In contrast, with a looser coupling, the component data must be stored in a more generic format so that it can be efficiently accessed by any simulation that wants to use it. No single simulation can dictate how the data should be stored.
With the tight coupling, accessing data from another component necessarily requires an indirection step. Given the ID of another component we need to perform some kind of lookup to get to the data of that component.
In the loose case, since there can only be one instance of each component, we can make sure they are co-located and already matched up in memory. That way, no additional lookup is needed.
In practice, one way of making it work is like this: We define an entity type by the components the entity has.

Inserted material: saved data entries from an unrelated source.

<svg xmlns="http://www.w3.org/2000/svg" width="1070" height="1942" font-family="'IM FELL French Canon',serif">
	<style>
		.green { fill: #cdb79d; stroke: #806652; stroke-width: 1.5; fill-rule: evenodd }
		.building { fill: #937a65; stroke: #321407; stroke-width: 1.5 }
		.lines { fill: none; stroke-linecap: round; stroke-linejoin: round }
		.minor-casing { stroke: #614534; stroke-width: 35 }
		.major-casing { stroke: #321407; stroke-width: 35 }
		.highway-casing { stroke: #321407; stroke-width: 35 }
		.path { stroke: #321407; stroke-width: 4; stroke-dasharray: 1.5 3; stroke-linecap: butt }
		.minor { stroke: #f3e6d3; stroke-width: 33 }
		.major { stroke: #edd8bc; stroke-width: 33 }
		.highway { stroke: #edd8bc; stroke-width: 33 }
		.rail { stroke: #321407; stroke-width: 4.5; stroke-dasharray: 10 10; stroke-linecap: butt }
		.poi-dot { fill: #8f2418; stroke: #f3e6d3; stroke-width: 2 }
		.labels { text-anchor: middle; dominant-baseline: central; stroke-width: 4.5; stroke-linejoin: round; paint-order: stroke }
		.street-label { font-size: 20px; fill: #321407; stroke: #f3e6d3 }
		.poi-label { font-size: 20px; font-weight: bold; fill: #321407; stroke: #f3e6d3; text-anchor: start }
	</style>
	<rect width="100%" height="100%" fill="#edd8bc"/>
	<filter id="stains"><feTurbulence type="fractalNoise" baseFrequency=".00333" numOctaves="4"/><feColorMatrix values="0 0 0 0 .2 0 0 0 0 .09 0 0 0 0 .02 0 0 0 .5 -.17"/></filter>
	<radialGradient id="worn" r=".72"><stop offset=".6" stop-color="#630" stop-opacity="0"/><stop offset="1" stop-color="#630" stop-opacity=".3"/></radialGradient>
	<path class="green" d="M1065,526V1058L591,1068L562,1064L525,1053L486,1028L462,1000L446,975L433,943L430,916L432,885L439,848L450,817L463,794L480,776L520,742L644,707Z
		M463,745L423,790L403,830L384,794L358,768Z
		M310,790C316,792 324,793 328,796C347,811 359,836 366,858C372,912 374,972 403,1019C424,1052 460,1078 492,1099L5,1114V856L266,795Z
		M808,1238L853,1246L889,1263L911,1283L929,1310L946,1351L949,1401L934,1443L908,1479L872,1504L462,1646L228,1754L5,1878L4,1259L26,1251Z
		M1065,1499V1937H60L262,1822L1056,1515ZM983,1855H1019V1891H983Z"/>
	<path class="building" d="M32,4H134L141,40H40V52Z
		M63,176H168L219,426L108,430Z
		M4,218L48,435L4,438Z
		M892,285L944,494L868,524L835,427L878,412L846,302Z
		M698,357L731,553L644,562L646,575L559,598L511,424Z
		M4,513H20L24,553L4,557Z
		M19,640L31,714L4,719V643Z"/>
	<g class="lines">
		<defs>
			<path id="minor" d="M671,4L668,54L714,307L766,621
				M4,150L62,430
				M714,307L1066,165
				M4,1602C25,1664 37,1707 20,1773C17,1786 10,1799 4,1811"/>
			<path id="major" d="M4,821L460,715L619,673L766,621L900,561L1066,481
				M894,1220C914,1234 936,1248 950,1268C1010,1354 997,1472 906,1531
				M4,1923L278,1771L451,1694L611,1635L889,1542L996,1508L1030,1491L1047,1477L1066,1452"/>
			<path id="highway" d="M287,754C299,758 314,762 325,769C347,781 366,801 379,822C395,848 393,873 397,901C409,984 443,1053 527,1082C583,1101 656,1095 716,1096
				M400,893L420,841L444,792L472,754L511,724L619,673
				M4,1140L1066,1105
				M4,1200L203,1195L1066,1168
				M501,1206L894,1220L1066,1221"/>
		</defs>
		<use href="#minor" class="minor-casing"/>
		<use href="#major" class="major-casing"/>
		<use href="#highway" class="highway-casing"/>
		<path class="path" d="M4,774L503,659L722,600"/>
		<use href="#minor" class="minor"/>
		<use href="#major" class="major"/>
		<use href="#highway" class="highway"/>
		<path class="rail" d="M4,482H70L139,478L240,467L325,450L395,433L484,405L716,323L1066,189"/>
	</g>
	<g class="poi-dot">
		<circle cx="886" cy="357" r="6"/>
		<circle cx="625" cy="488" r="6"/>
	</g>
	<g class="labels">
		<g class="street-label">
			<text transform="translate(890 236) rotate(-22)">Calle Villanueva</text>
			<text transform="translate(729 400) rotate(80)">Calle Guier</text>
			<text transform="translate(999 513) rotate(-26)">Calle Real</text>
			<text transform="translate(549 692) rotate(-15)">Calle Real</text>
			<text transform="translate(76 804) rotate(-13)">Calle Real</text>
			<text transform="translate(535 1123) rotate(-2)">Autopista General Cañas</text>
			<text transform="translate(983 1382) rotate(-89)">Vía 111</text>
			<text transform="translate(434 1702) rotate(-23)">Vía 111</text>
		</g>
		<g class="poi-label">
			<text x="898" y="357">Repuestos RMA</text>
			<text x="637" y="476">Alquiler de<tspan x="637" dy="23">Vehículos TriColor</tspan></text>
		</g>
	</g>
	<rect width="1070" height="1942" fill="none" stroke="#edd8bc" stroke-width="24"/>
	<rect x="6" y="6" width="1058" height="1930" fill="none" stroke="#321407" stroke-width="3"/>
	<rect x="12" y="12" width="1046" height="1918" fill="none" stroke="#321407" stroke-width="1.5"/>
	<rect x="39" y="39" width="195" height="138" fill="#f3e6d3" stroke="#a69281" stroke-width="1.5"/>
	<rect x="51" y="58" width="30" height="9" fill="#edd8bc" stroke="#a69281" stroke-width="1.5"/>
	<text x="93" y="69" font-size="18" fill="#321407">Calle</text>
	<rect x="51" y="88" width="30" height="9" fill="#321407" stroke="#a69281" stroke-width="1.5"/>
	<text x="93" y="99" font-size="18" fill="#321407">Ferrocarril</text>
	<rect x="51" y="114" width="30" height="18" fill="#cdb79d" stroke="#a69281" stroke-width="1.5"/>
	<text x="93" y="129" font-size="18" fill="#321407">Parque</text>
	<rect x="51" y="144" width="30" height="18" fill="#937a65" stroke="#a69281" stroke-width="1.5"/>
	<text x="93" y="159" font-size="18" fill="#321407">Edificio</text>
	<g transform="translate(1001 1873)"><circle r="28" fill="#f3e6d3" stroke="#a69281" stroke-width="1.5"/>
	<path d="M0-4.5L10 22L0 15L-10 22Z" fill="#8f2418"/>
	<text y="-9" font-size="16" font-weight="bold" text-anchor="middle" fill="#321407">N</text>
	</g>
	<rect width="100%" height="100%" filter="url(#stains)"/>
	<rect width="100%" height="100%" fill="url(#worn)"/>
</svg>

Since in the single component case there can only be one component of each type, we can identify the entity type with a bit mask. We store the data for all entities of a certain type together (in either array-of-structure or structure-of-arrays form).
When we want to perform a particular simulation, we loop over each entity type and check whether its bitmask matches the components needed for this particular simulation. If it does, we run the simulation, passing it pointers to the component data arrays. The entries in these arrays already correspond to components from the same entity and thus, no additional lookup is needed.
In theory, there could be a huge number of different entity types (two to the power of the number of components), which would make this method inefficient. In practice, we expect that only a small number of entity types will be used.
Summarizing, here is a table showing the consequences of going with a multiple or single component approach:
|Multiple components||Single components|
|Multiple things represented naturally.||List components or child entities needed.|
|ID needed to identify a specific component instance.||Entity and component type is enough.|
|No “true” position.||Less ambiguity.|
|May need special code to manage “singleton” components.||Simpler. Everything is a “singleton” component.|
|Simulation specific components needed.||Loose coupling between simulations and component data. Data is just data. Simulations are just functions.|
|A simulation can fully control how its component data is stored.||Component data needs to be stored in a “general” format that is quick to access from any simulation.|
|Accessing data from other components than the simulation component is slow.||Any component data can be accessed quickly.|
In Stingray, I used the multiple component approach. The ability of each system to be in full control of how its data was stored and being able to optimize that data for fastest possible access was appealing to me.
In The Machinery, I’ve instead chosen to go with the single component approach. I like it’s simpler, more decoupled approach and that you can access any component without a need for a lookup. Also, we can still use custom data layouts when needed, by just storing an index in the “public” component data and using that as a reference to an internal data structure whose layout we control.